Work request: Repeat exactly, and only, the lines below starting at the line that contains "X147870000Y34560000D03*" and ending at the line that contains "X138790000Y49910000D02*", inclusive of both.

Records to use:
-- -- --

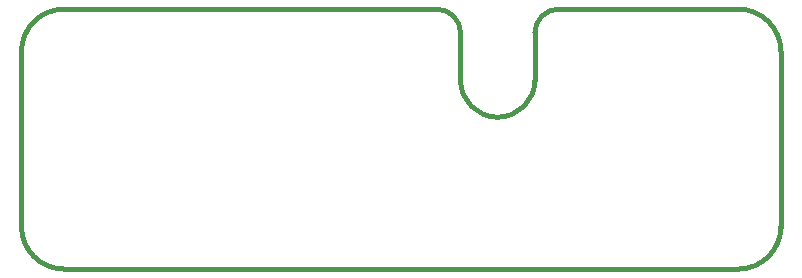
<source format=gbr>
%TF.GenerationSoftware,KiCad,Pcbnew,8.0.2*%
%TF.CreationDate,2025-12-10T20:43:24-08:00*%
%TF.ProjectId,USBHubV3,55534248-7562-4563-932e-6b696361645f,rev?*%
%TF.SameCoordinates,Original*%
%TF.FileFunction,Profile,NP*%
%FSLAX46Y46*%
G04 Gerber Fmt 4.6, Leading zero omitted, Abs format (unit mm)*
G04 Created by KiCad (PCBNEW 8.0.2) date 2025-12-10 20:43:24*
%MOMM*%
%LPD*%
G01*
G04 APERTURE LIST*
%TA.AperFunction,Profile*%
%ADD10C,0.400000*%
%TD*%
G04 APERTURE END LIST*
D10*
X0Y-3600013D02*
G75*
G02*
X3600000Y-13I3599984J16D01*
G01*
X43470000Y-2000013D02*
X43470000Y-6000004D01*
X3600000Y-22000004D02*
G75*
G02*
X-4Y-18400004I0J3600004D01*
G01*
X60707589Y-13D02*
G75*
G02*
X64299995Y-3600004I-7589J-3599987D01*
G01*
X43470000Y-6000004D02*
G75*
G02*
X37170000Y-6000004I-3150000J-9D01*
G01*
X64300000Y-18407593D02*
G75*
G02*
X60700000Y-22000008I-3600000J7593D01*
G01*
X35175656Y-13D02*
G75*
G02*
X37169995Y-2000004I-5656J-1999987D01*
G01*
X37170000Y-2000004D02*
X37170000Y-6000004D01*
X43470000Y-2000013D02*
G75*
G02*
X45470000Y0I2000000J13D01*
G01*
X3600000Y-22000013D02*
X3600000Y-22000004D01*
X0Y-18400004D02*
X0Y-3600013D01*
X64300000Y-18407593D02*
X64300000Y-3600004D01*
X35175656Y-13D02*
X3600000Y-13D01*
X60707589Y-13D02*
X45470000Y-13D01*
X60700000Y-22000013D02*
X3600000Y-22000013D01*
M02*

</source>
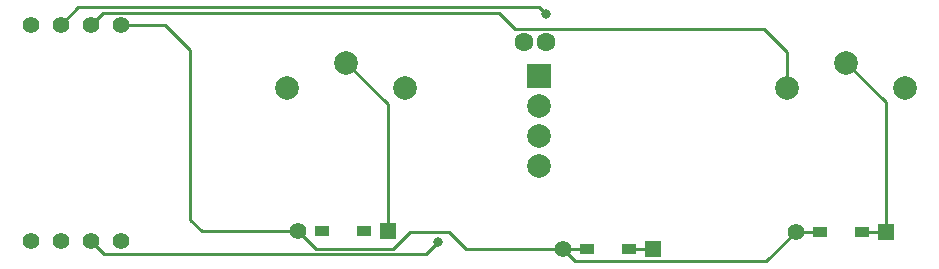
<source format=gbr>
G04 #@! TF.GenerationSoftware,KiCad,Pcbnew,(5.1.6-0-10_14)*
G04 #@! TF.CreationDate,2023-01-09T16:42:19+09:00*
G04 #@! TF.ProjectId,cool644,636f6f6c-3634-4342-9e6b-696361645f70,rev?*
G04 #@! TF.SameCoordinates,Original*
G04 #@! TF.FileFunction,Copper,L1,Top*
G04 #@! TF.FilePolarity,Positive*
%FSLAX46Y46*%
G04 Gerber Fmt 4.6, Leading zero omitted, Abs format (unit mm)*
G04 Created by KiCad (PCBNEW (5.1.6-0-10_14)) date 2023-01-09 16:42:19*
%MOMM*%
%LPD*%
G01*
G04 APERTURE LIST*
G04 #@! TA.AperFunction,ComponentPad*
%ADD10C,1.600000*%
G04 #@! TD*
G04 #@! TA.AperFunction,ComponentPad*
%ADD11R,2.000000X2.000000*%
G04 #@! TD*
G04 #@! TA.AperFunction,ComponentPad*
%ADD12C,2.000000*%
G04 #@! TD*
G04 #@! TA.AperFunction,ComponentPad*
%ADD13C,1.397000*%
G04 #@! TD*
G04 #@! TA.AperFunction,SMDPad,CuDef*
%ADD14R,1.300000X0.950000*%
G04 #@! TD*
G04 #@! TA.AperFunction,ComponentPad*
%ADD15R,1.397000X1.397000*%
G04 #@! TD*
G04 #@! TA.AperFunction,ViaPad*
%ADD16C,0.800000*%
G04 #@! TD*
G04 #@! TA.AperFunction,Conductor*
%ADD17C,0.250000*%
G04 #@! TD*
G04 APERTURE END LIST*
D10*
X167060000Y50550000D03*
X168910000Y50550000D03*
D11*
X168285000Y47710000D03*
D12*
X168285000Y45170000D03*
X168285000Y42630000D03*
X168285000Y40090000D03*
D13*
X132880000Y52040000D03*
X130340000Y52040000D03*
X127800000Y52040000D03*
X125260000Y52040000D03*
D14*
X149905000Y34560000D03*
X153455000Y34560000D03*
D15*
X155490000Y34560000D03*
D13*
X147870000Y34560000D03*
X125280000Y33710000D03*
X127820000Y33710000D03*
X130360000Y33710000D03*
X132900000Y33710000D03*
D14*
X192065000Y34500000D03*
X195615000Y34500000D03*
D15*
X197650000Y34500000D03*
D13*
X190030000Y34500000D03*
X170310000Y33050000D03*
D15*
X177930000Y33050000D03*
D14*
X175895000Y33050000D03*
X172345000Y33050000D03*
D12*
X189290000Y46720000D03*
X194290000Y48820000D03*
X199290000Y46720000D03*
X156970000Y46720000D03*
X151970000Y48820000D03*
X146970000Y46720000D03*
D16*
X159740000Y33610000D03*
X168900000Y52920000D03*
D17*
X197650000Y45460000D02*
X194290000Y48820000D01*
X197650000Y34500000D02*
X197650000Y45460000D01*
X197650000Y34500000D02*
X195615000Y34500000D01*
X192065000Y34500000D02*
X190030000Y34500000D01*
X170310000Y33050000D02*
X162090000Y33050000D01*
X156771001Y33858999D02*
X156778999Y33858999D01*
X155962002Y33050000D02*
X149380000Y33050000D01*
X138790000Y49910000D02*
X138790000Y35510000D01*
X190030000Y34500000D02*
X187556499Y32026499D01*
X160680000Y34460000D02*
X157380000Y34460000D01*
X138790000Y35510000D02*
X139740000Y34560000D01*
X172345000Y33050000D02*
X170310000Y33050000D01*
X139740000Y34560000D02*
X147870000Y34560000D01*
X187556499Y32026499D02*
X171333501Y32026499D01*
X171333501Y32026499D02*
X170310000Y33050000D01*
X156771001Y33858999D02*
X155962002Y33050000D01*
X156778999Y33858999D02*
X157380000Y34460000D01*
X132880000Y52040000D02*
X136660000Y52040000D01*
X162090000Y33050000D02*
X160680000Y34460000D01*
X136660000Y52040000D02*
X138790000Y49910000D01*
X149380000Y33050000D02*
X147870000Y34560000D01*
X177930000Y33050000D02*
X175895000Y33050000D01*
X155490000Y45300000D02*
X151970000Y48820000D01*
X155490000Y34560000D02*
X155490000Y45300000D01*
X148980010Y32599990D02*
X149193600Y32599990D01*
X131470010Y32599990D02*
X148980010Y32599990D01*
X148980010Y32599990D02*
X158729990Y32599990D01*
X158729990Y32599990D02*
X159740000Y33610000D01*
X130360000Y33710000D02*
X131470010Y32599990D01*
X130340000Y52040000D02*
X131363501Y53063501D01*
X189290000Y49370000D02*
X189290000Y46720000D01*
X166294999Y51675001D02*
X187314999Y51675001D01*
X187314999Y51675001D02*
X189290000Y49700000D01*
X164906499Y53063501D02*
X166294999Y51675001D01*
X189290000Y49700000D02*
X189290000Y49370000D01*
X131363501Y53063501D02*
X164906499Y53063501D01*
X130216489Y53513511D02*
X131177101Y53513511D01*
X168306489Y53513511D02*
X130216489Y53513511D01*
X129273511Y53513511D02*
X130216489Y53513511D01*
X168900000Y52920000D02*
X168306489Y53513511D01*
X127800000Y52040000D02*
X129273511Y53513511D01*
M02*

</source>
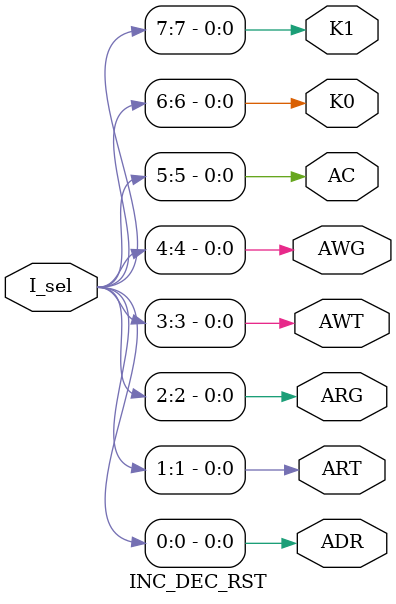
<source format=v>
module INC_DEC_RST(I_sel,ADR,ART,ARG,AWT,AWG,AC,K0,K1);

input [7:0] I_sel;
output ADR,ART,ARG,AWT,AWG,AC,K0,K1;

assign ADR = I_sel[0];
assign ART = I_sel[1];
assign ARG = I_sel[2];
assign AWT = I_sel[3];
assign AWG = I_sel[4];
assign AC  = I_sel[5];
assign K0  = I_sel[6];
assign K1  = I_sel[7];

endmodule

</source>
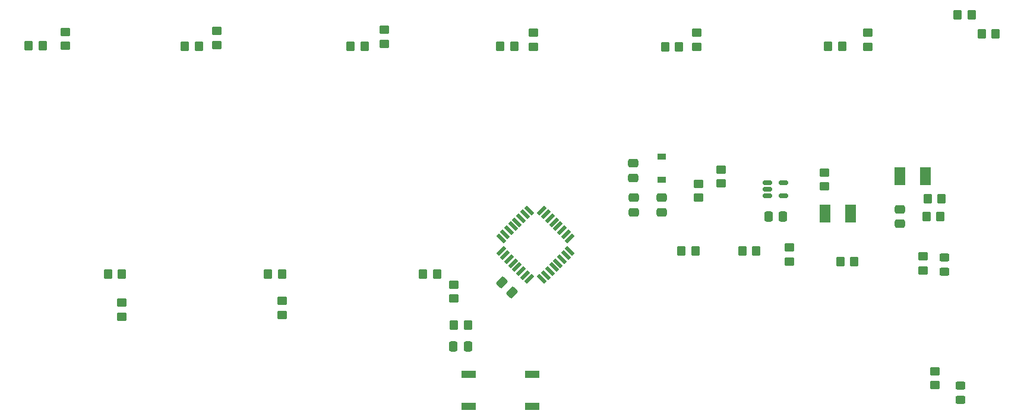
<source format=gbr>
%TF.GenerationSoftware,KiCad,Pcbnew,(6.0.0)*%
%TF.CreationDate,2023-05-12T18:13:20+02:00*%
%TF.ProjectId,keyboard,6b657962-6f61-4726-942e-6b696361645f,rev?*%
%TF.SameCoordinates,Original*%
%TF.FileFunction,Paste,Bot*%
%TF.FilePolarity,Positive*%
%FSLAX46Y46*%
G04 Gerber Fmt 4.6, Leading zero omitted, Abs format (unit mm)*
G04 Created by KiCad (PCBNEW (6.0.0)) date 2023-05-12 18:13:20*
%MOMM*%
%LPD*%
G01*
G04 APERTURE LIST*
G04 Aperture macros list*
%AMRoundRect*
0 Rectangle with rounded corners*
0 $1 Rounding radius*
0 $2 $3 $4 $5 $6 $7 $8 $9 X,Y pos of 4 corners*
0 Add a 4 corners polygon primitive as box body*
4,1,4,$2,$3,$4,$5,$6,$7,$8,$9,$2,$3,0*
0 Add four circle primitives for the rounded corners*
1,1,$1+$1,$2,$3*
1,1,$1+$1,$4,$5*
1,1,$1+$1,$6,$7*
1,1,$1+$1,$8,$9*
0 Add four rect primitives between the rounded corners*
20,1,$1+$1,$2,$3,$4,$5,0*
20,1,$1+$1,$4,$5,$6,$7,0*
20,1,$1+$1,$6,$7,$8,$9,0*
20,1,$1+$1,$8,$9,$2,$3,0*%
%AMRotRect*
0 Rectangle, with rotation*
0 The origin of the aperture is its center*
0 $1 length*
0 $2 width*
0 $3 Rotation angle, in degrees counterclockwise*
0 Add horizontal line*
21,1,$1,$2,0,0,$3*%
G04 Aperture macros list end*
%ADD10RoundRect,0.250000X-0.350000X-0.450000X0.350000X-0.450000X0.350000X0.450000X-0.350000X0.450000X0*%
%ADD11RoundRect,0.250000X0.350000X0.450000X-0.350000X0.450000X-0.350000X-0.450000X0.350000X-0.450000X0*%
%ADD12RoundRect,0.250000X0.450000X-0.350000X0.450000X0.350000X-0.450000X0.350000X-0.450000X-0.350000X0*%
%ADD13RotRect,0.508000X1.473200X315.000000*%
%ADD14RotRect,0.508000X1.473200X45.000000*%
%ADD15RoundRect,0.250000X0.450000X-0.325000X0.450000X0.325000X-0.450000X0.325000X-0.450000X-0.325000X0*%
%ADD16R,1.500000X2.500000*%
%ADD17RoundRect,0.250000X-0.450000X0.350000X-0.450000X-0.350000X0.450000X-0.350000X0.450000X0.350000X0*%
%ADD18RoundRect,0.250000X0.574524X0.097227X0.097227X0.574524X-0.574524X-0.097227X-0.097227X-0.574524X0*%
%ADD19RoundRect,0.250000X0.337500X0.475000X-0.337500X0.475000X-0.337500X-0.475000X0.337500X-0.475000X0*%
%ADD20RoundRect,0.250000X-0.475000X0.337500X-0.475000X-0.337500X0.475000X-0.337500X0.475000X0.337500X0*%
%ADD21R,2.100000X1.100000*%
%ADD22RoundRect,0.250000X0.475000X-0.337500X0.475000X0.337500X-0.475000X0.337500X-0.475000X-0.337500X0*%
%ADD23RoundRect,0.250000X-0.450000X0.325000X-0.450000X-0.325000X0.450000X-0.325000X0.450000X0.325000X0*%
%ADD24RoundRect,0.150000X-0.512500X-0.150000X0.512500X-0.150000X0.512500X0.150000X-0.512500X0.150000X0*%
%ADD25R,1.200000X0.900000*%
G04 APERTURE END LIST*
D10*
%TO.C,R1*%
X187720000Y-83190000D03*
X189720000Y-83190000D03*
%TD*%
D11*
%TO.C,R20*%
X175690000Y-58910000D03*
X173690000Y-58910000D03*
%TD*%
D12*
%TO.C,R14*%
X154980000Y-58940000D03*
X154980000Y-56940000D03*
%TD*%
%TO.C,R21*%
X65010000Y-58840000D03*
X65010000Y-56840000D03*
%TD*%
D13*
%TO.C,U1*%
X131060295Y-92099501D03*
X130494611Y-91533817D03*
X129928925Y-90968131D03*
X129363239Y-90402445D03*
X128797555Y-89836761D03*
X128231869Y-89271075D03*
X127666184Y-88705390D03*
X127100499Y-88139705D03*
D14*
X127100499Y-86280295D03*
X127666183Y-85714611D03*
X128231869Y-85148925D03*
X128797555Y-84583239D03*
X129363239Y-84017555D03*
X129928925Y-83451869D03*
X130494610Y-82886184D03*
X131060295Y-82320499D03*
D13*
X132919705Y-82320499D03*
X133485389Y-82886183D03*
X134051075Y-83451869D03*
X134616761Y-84017555D03*
X135182445Y-84583239D03*
X135748131Y-85148925D03*
X136313816Y-85714610D03*
X136879501Y-86280295D03*
D14*
X136879501Y-88139705D03*
X136313817Y-88705389D03*
X135748131Y-89271075D03*
X135182445Y-89836761D03*
X134616761Y-90402445D03*
X134051075Y-90968131D03*
X133485390Y-91533816D03*
X132919705Y-92099501D03*
%TD*%
D12*
%TO.C,R29*%
X110460000Y-58540000D03*
X110460000Y-56540000D03*
%TD*%
D11*
%TO.C,R31*%
X107640000Y-58920000D03*
X105640000Y-58920000D03*
%TD*%
D15*
%TO.C,D2*%
X192600000Y-109325000D03*
X192600000Y-107275000D03*
%TD*%
D11*
%TO.C,R12*%
X128990000Y-58930000D03*
X126990000Y-58930000D03*
%TD*%
%TO.C,R22*%
X194180000Y-54410000D03*
X192180000Y-54410000D03*
%TD*%
D12*
%TO.C,R10*%
X131690000Y-58970000D03*
X131690000Y-56970000D03*
%TD*%
D16*
%TO.C,L1*%
X173230000Y-82730000D03*
X176930000Y-82730000D03*
%TD*%
D12*
%TO.C,R25*%
X86600000Y-58690000D03*
X86600000Y-56690000D03*
%TD*%
D17*
%TO.C,R8*%
X155220000Y-78490000D03*
X155220000Y-80490000D03*
%TD*%
%TO.C,R7*%
X158430000Y-76470000D03*
X158430000Y-78470000D03*
%TD*%
D18*
%TO.C,C2*%
X128663072Y-94038716D03*
X127195826Y-92571470D03*
%TD*%
D12*
%TO.C,R6*%
X173210000Y-78910000D03*
X173210000Y-76910000D03*
%TD*%
D17*
%TO.C,R26*%
X168200000Y-87600000D03*
X168200000Y-89600000D03*
%TD*%
D12*
%TO.C,R18*%
X179320000Y-58960000D03*
X179320000Y-56960000D03*
%TD*%
D19*
%TO.C,C4*%
X167277500Y-83170000D03*
X165202500Y-83170000D03*
%TD*%
D11*
%TO.C,R30*%
X163470000Y-88120000D03*
X161470000Y-88120000D03*
%TD*%
D20*
%TO.C,C6*%
X149960000Y-80512500D03*
X149960000Y-82587500D03*
%TD*%
D10*
%TO.C,R5*%
X120360000Y-98700000D03*
X122360000Y-98700000D03*
%TD*%
D17*
%TO.C,R13*%
X95870000Y-95230000D03*
X95870000Y-97230000D03*
%TD*%
D11*
%TO.C,R19*%
X73030000Y-91410000D03*
X71030000Y-91410000D03*
%TD*%
D17*
%TO.C,R3*%
X187210000Y-88870000D03*
X187210000Y-90870000D03*
%TD*%
D21*
%TO.C,SW1*%
X131550000Y-105750000D03*
X122450000Y-105750000D03*
X131550000Y-110250000D03*
X122450000Y-110250000D03*
%TD*%
D11*
%TO.C,R27*%
X84010000Y-58930000D03*
X82010000Y-58930000D03*
%TD*%
D22*
%TO.C,C8*%
X145940000Y-77677500D03*
X145940000Y-75602500D03*
%TD*%
D11*
%TO.C,R16*%
X95880000Y-91410000D03*
X93880000Y-91410000D03*
%TD*%
D16*
%TO.C,L2*%
X183900000Y-77430000D03*
X187600000Y-77430000D03*
%TD*%
D11*
%TO.C,R15*%
X152460000Y-58940000D03*
X150460000Y-58940000D03*
%TD*%
D23*
%TO.C,D1*%
X190320000Y-89015000D03*
X190320000Y-91065000D03*
%TD*%
D11*
%TO.C,R11*%
X117960000Y-91420000D03*
X115960000Y-91420000D03*
%TD*%
D19*
%TO.C,C1*%
X122367500Y-101700000D03*
X120292500Y-101700000D03*
%TD*%
D20*
%TO.C,C7*%
X145980000Y-80502500D03*
X145980000Y-82577500D03*
%TD*%
D11*
%TO.C,R24*%
X197600000Y-57110000D03*
X195600000Y-57110000D03*
%TD*%
D10*
%TO.C,R2*%
X187880000Y-80670000D03*
X189880000Y-80670000D03*
%TD*%
D24*
%TO.C,U2*%
X165022500Y-80230000D03*
X165022500Y-79280000D03*
X165022500Y-78330000D03*
X167297500Y-78330000D03*
X167297500Y-80230000D03*
%TD*%
D17*
%TO.C,R17*%
X73040000Y-95460000D03*
X73040000Y-97460000D03*
%TD*%
%TO.C,R4*%
X188970000Y-105270000D03*
X188970000Y-107270000D03*
%TD*%
D25*
%TO.C,D13*%
X149960000Y-77950000D03*
X149960000Y-74650000D03*
%TD*%
D10*
%TO.C,R28*%
X175430000Y-89600000D03*
X177430000Y-89600000D03*
%TD*%
D17*
%TO.C,R9*%
X120330000Y-92890000D03*
X120330000Y-94890000D03*
%TD*%
D11*
%TO.C,R23*%
X61740000Y-58840000D03*
X59740000Y-58840000D03*
%TD*%
D22*
%TO.C,C5*%
X183970000Y-84227500D03*
X183970000Y-82152500D03*
%TD*%
D10*
%TO.C,R32*%
X152810000Y-88070000D03*
X154810000Y-88070000D03*
%TD*%
M02*

</source>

-- -- --

Reply to the task:
X147870000Y34560000D03*
X125280000Y33710000D03*
X127820000Y33710000D03*
X130360000Y33710000D03*
X132900000Y33710000D03*
D14*
X192065000Y34500000D03*
X195615000Y34500000D03*
D15*
X197650000Y34500000D03*
D13*
X190030000Y34500000D03*
X170310000Y33050000D03*
D15*
X177930000Y33050000D03*
D14*
X175895000Y33050000D03*
X172345000Y33050000D03*
D12*
X189290000Y46720000D03*
X194290000Y48820000D03*
X199290000Y46720000D03*
X156970000Y46720000D03*
X151970000Y48820000D03*
X146970000Y46720000D03*
D16*
X159740000Y33610000D03*
X168900000Y52920000D03*
D17*
X197650000Y45460000D02*
X194290000Y48820000D01*
X197650000Y34500000D02*
X197650000Y45460000D01*
X197650000Y34500000D02*
X195615000Y34500000D01*
X192065000Y34500000D02*
X190030000Y34500000D01*
X170310000Y33050000D02*
X162090000Y33050000D01*
X156771001Y33858999D02*
X156778999Y33858999D01*
X155962002Y33050000D02*
X149380000Y33050000D01*
X138790000Y49910000D02*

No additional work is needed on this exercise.